[REQUIREMENT]: Within the records that follow, restate exactly the lines from the line with "Figure A1. LPFRS" down to the line with "Table 2. Comparison", including both. Omit the pictures.

[Stored items]:

BEGIN

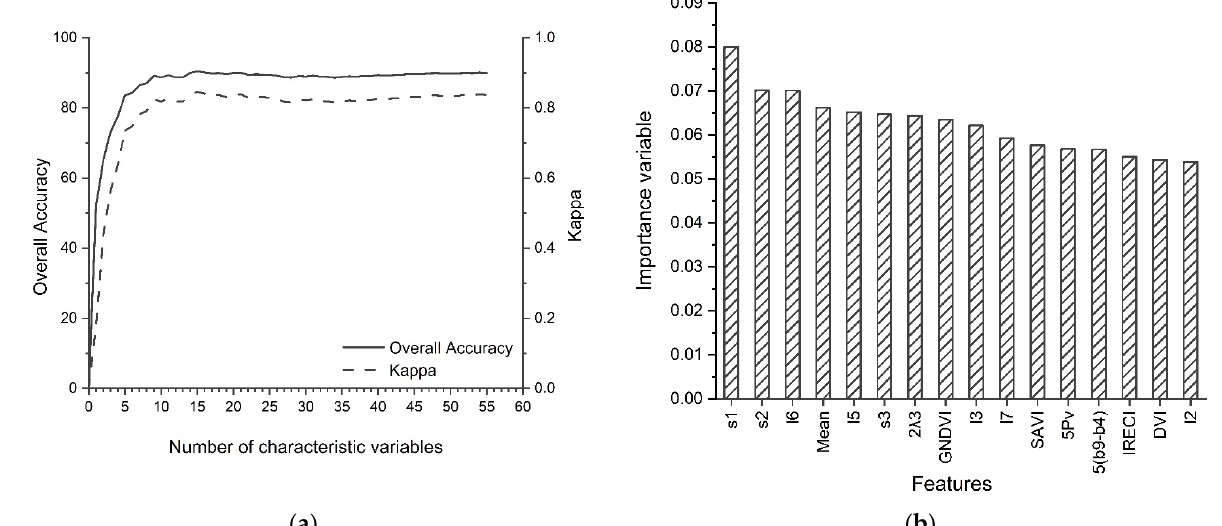
Figure 5. ( a ) The relationship between the number of features and the overall accuracy; ( b ) ranking the importance of preferred features (s1, s2 and s3 are the 1, 2 and 3 bands of Sentinel-2 satellite data, and l2, l3, l5, l6 and l7 are the 2, 3, 5, 6 and 7 bands of Landsat-9 satellite data) .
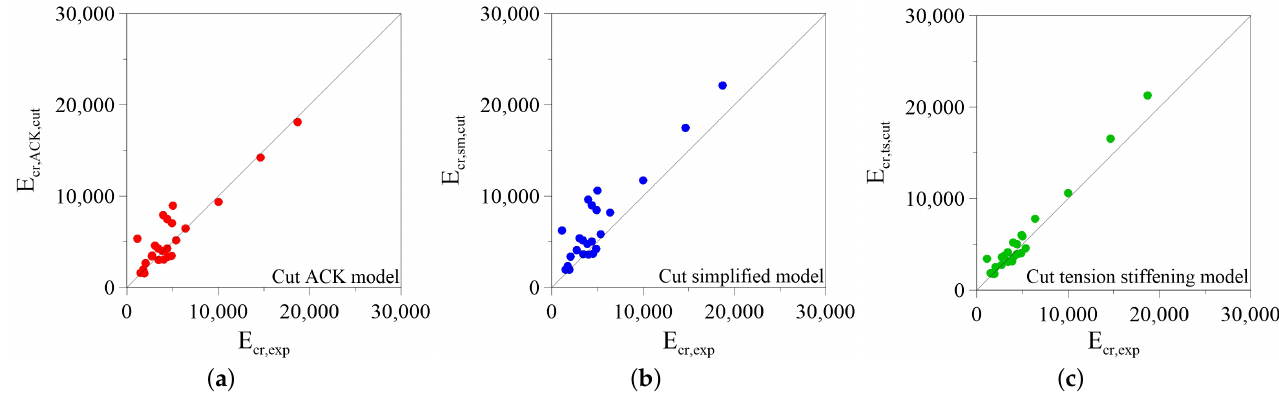
Figure 11. Comparison between experimental and analytical fracture energy, calculated by considering the maximum experimental elongation of the composite: ( a ) Cut ACK Model; ( b ) Cut Simplified Model; ( c ) Cut Tension Stiffening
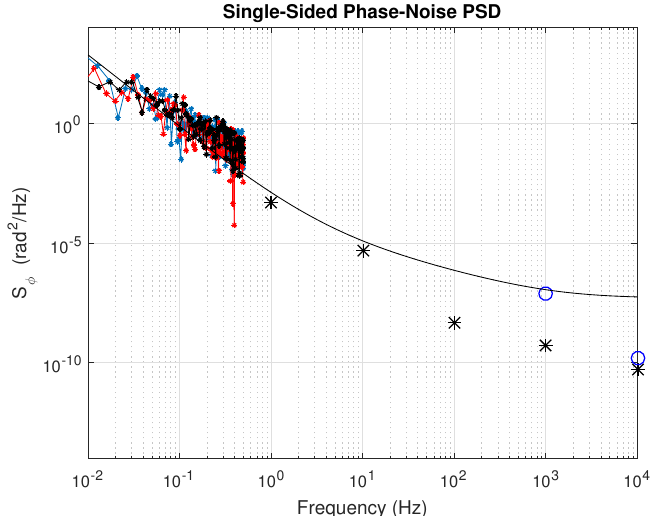
Figure A1. LPFRS measurements and specs with fitted power-law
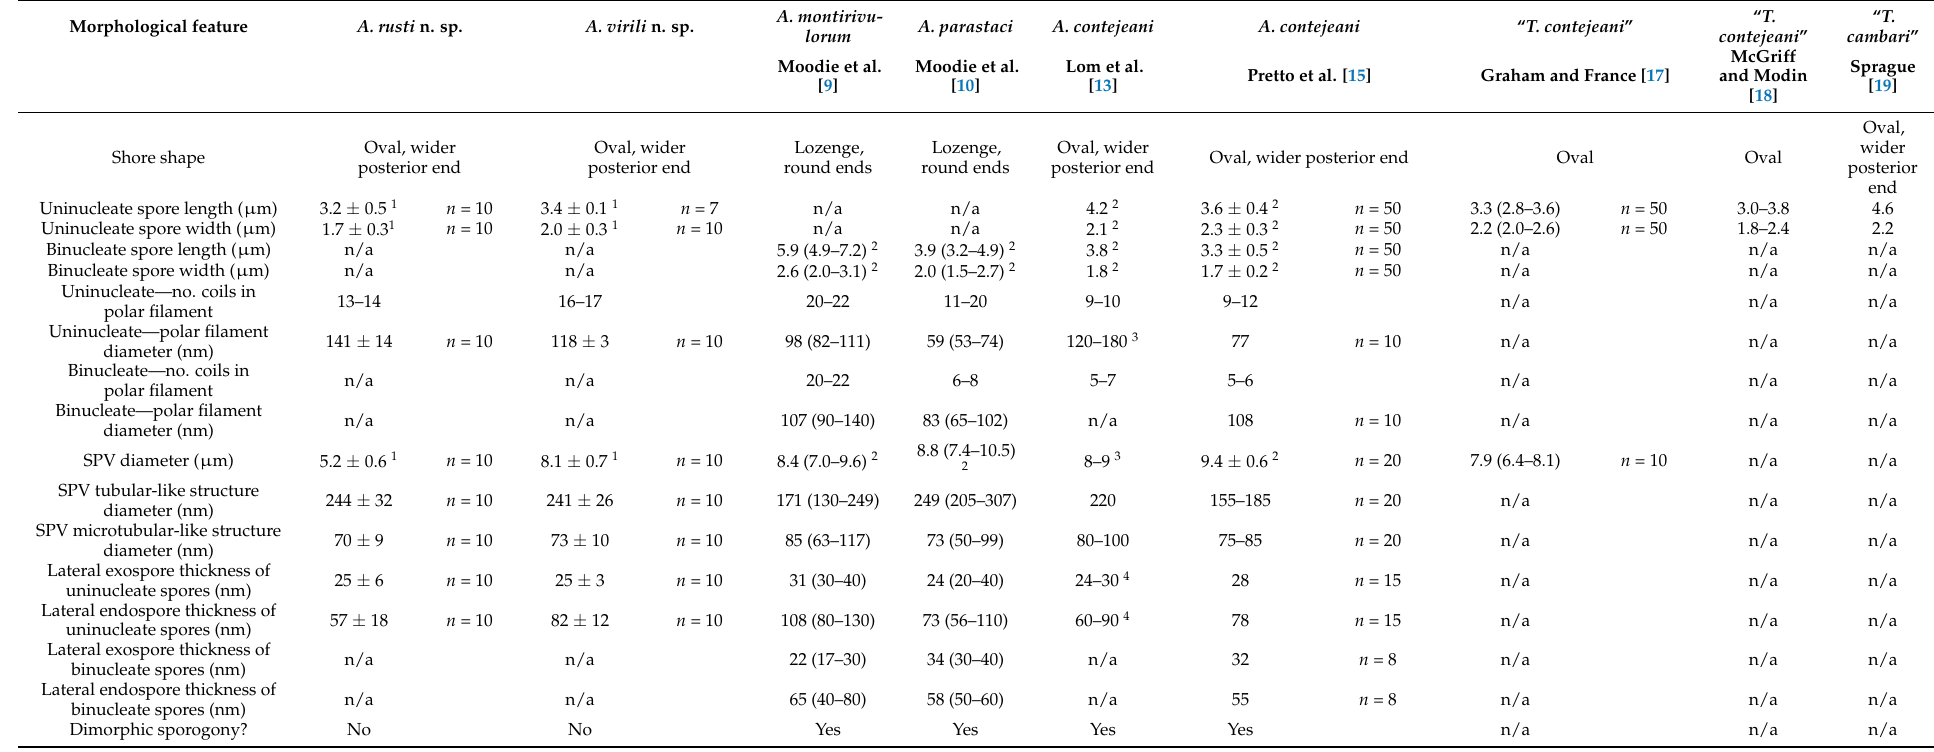
Table 2. Comparison of morphological features of all described Astathelohania (previously Thelohania ) species. In addition, the morphological features of two suspected and an unofficial Thelohania in North America are included. The table was adapted from Moodie et al. [9], n/a indicates data were not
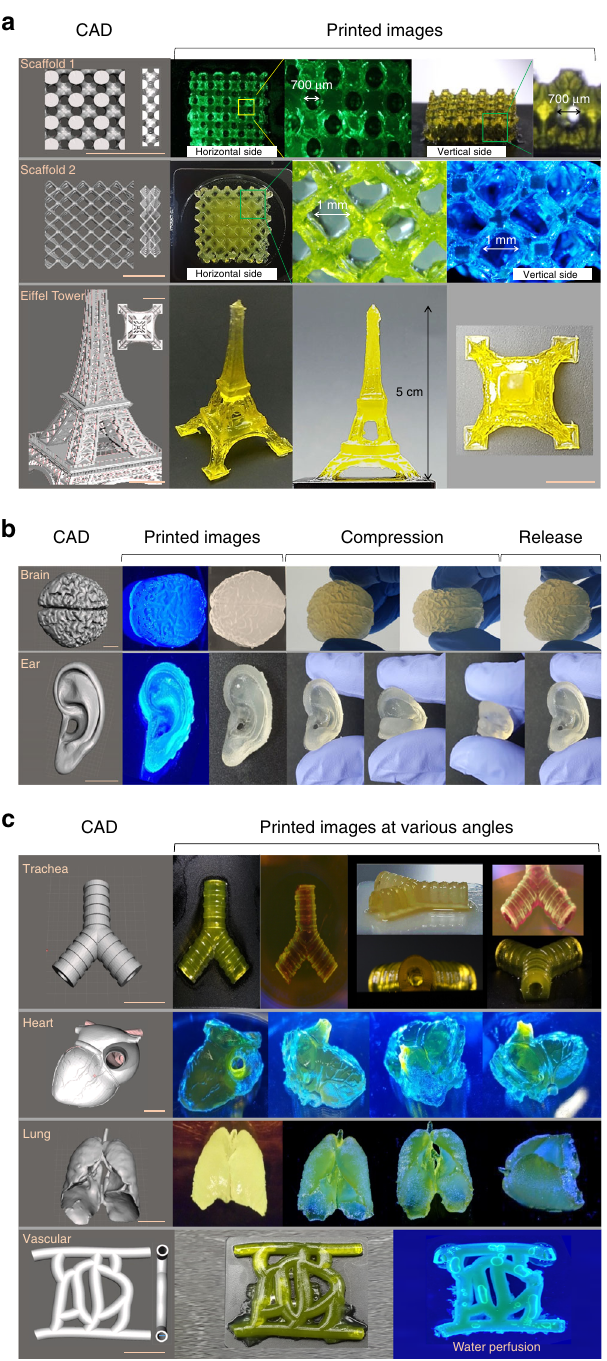
Fig. 5 Printability of 30%Sil-MA using DLP printer. a Porous scaffold and Eiffel Tower imitation; (l) CAD images depicting scaffolds and Eiffel Tower and (r) printed images. Printed scaffolds had small pores around ~700 μ m and Eiffel Tower had small holes and grid on the surface. b Ear and brain mimicked shape; (l) CAD images depicting the ear and brain and (r) printed images. Printed products were not damaged when they were compressed by fi ngers tightly and they were back to their original shape when relaxed his fi ngers. c Trachea, heart, lung, and vessel mimicked shape; (l) CAD images depicting the trachea, heart, lung, and vessel and (r) printed images at various angles. Printed products by DLP using Sil-MA showed complex structure re fl ecting their CAD images, including veins, arteries, folds, and holes. Scale bar indicates 1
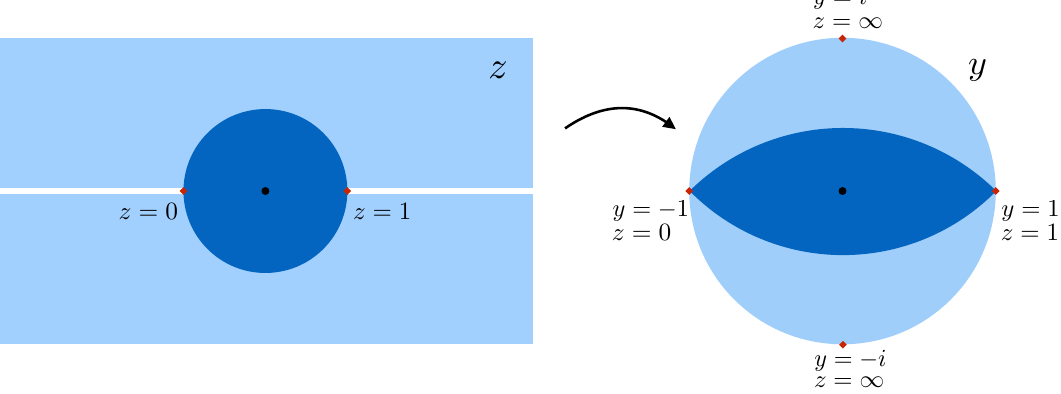
Figure 3 . The transformation (3.3) between the z and y coordinates. z -derivatives evaluated at z = 1 = 2 can reconstruct the values of F (cid:1) ( z ) only in the dark-blue region, while y -derivatives at y = 0 can reconstruct the values everywhere away from the branch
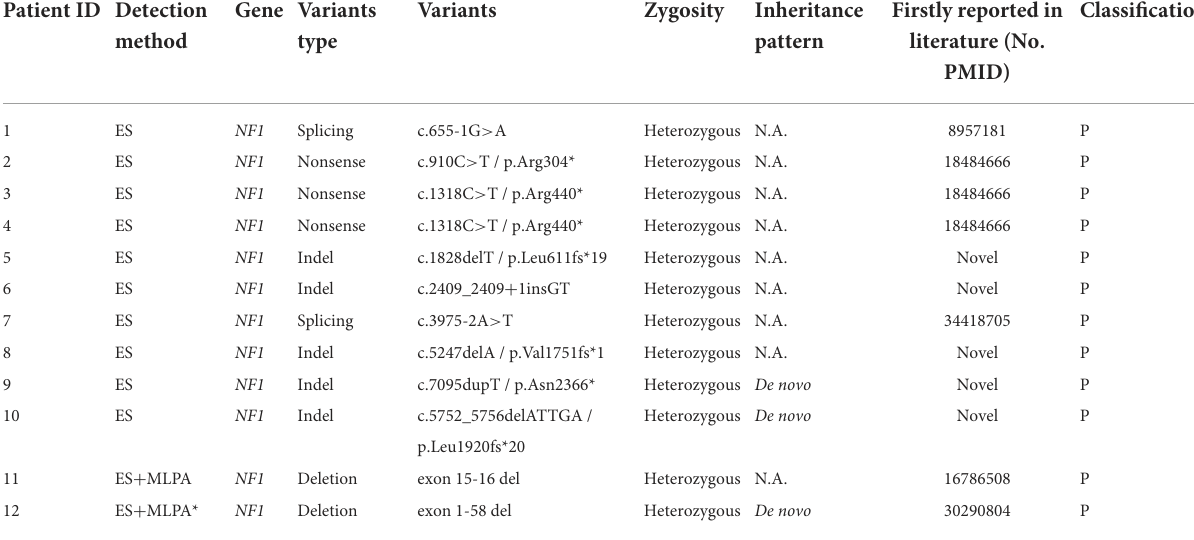
TABLE 2 Variation description of the 12 patients with NF1 associated dystrophic scoliosis. Patient ID Detection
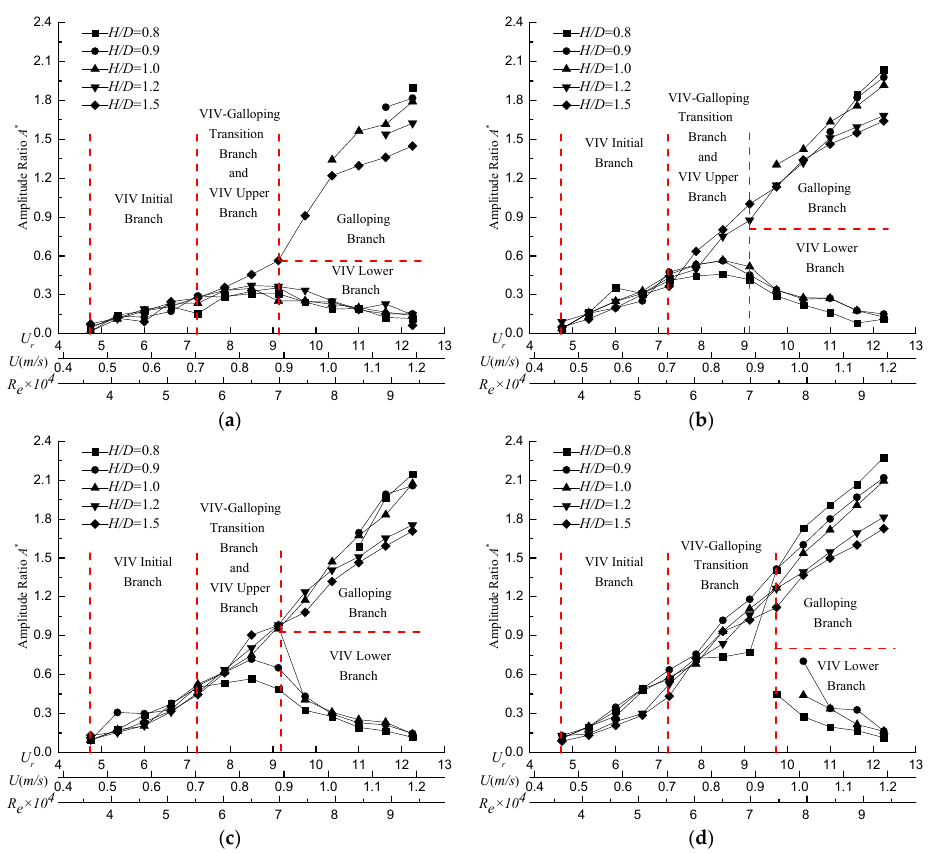
Figure 19. Oscillation characteristics with different section aspect ratios at K = 1200 N/m: ( a ) amplitude ratio (4 Ω , ζ = 0.347); ( b ) amplitude ratio (8 Ω , ζ = 0.305); ( c ) amplitude ratio (11 Ω , ζ = 0.246); ( d ) amplitude ratio (16 Ω , ζ = 0.177).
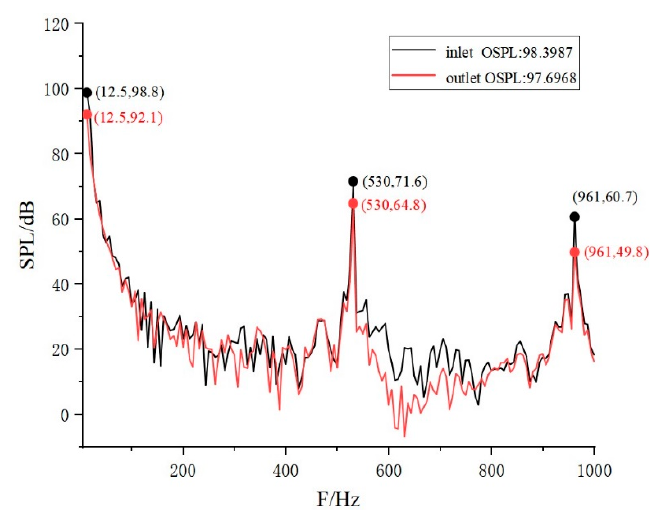
Figure 15. Sound pressure level curve at 145° angle.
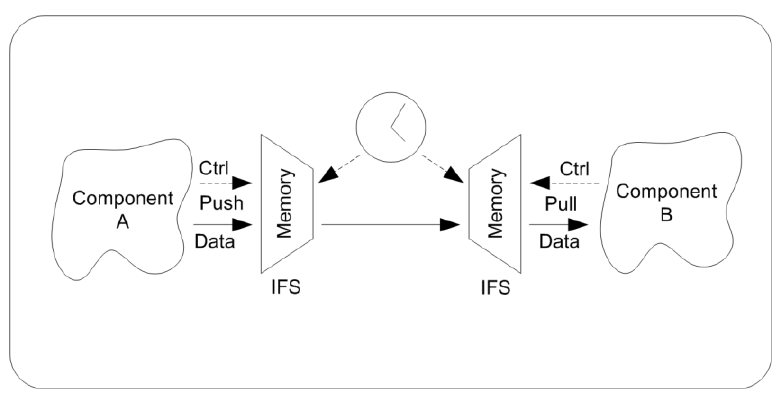
Figure 3. Decoupled flow control.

END

[TASK RESULT]:
Figure A1. LPFRS measurements and specs with fitted power-law
Table 2. Comparison of morphological features of all described Astathelohania (previously Thelohania ) species. In addition, the morphological features of two suspected and an unofficial Thelohania in North America are included. The table was adapted from Moodie et al. [9], n/a indicates data were not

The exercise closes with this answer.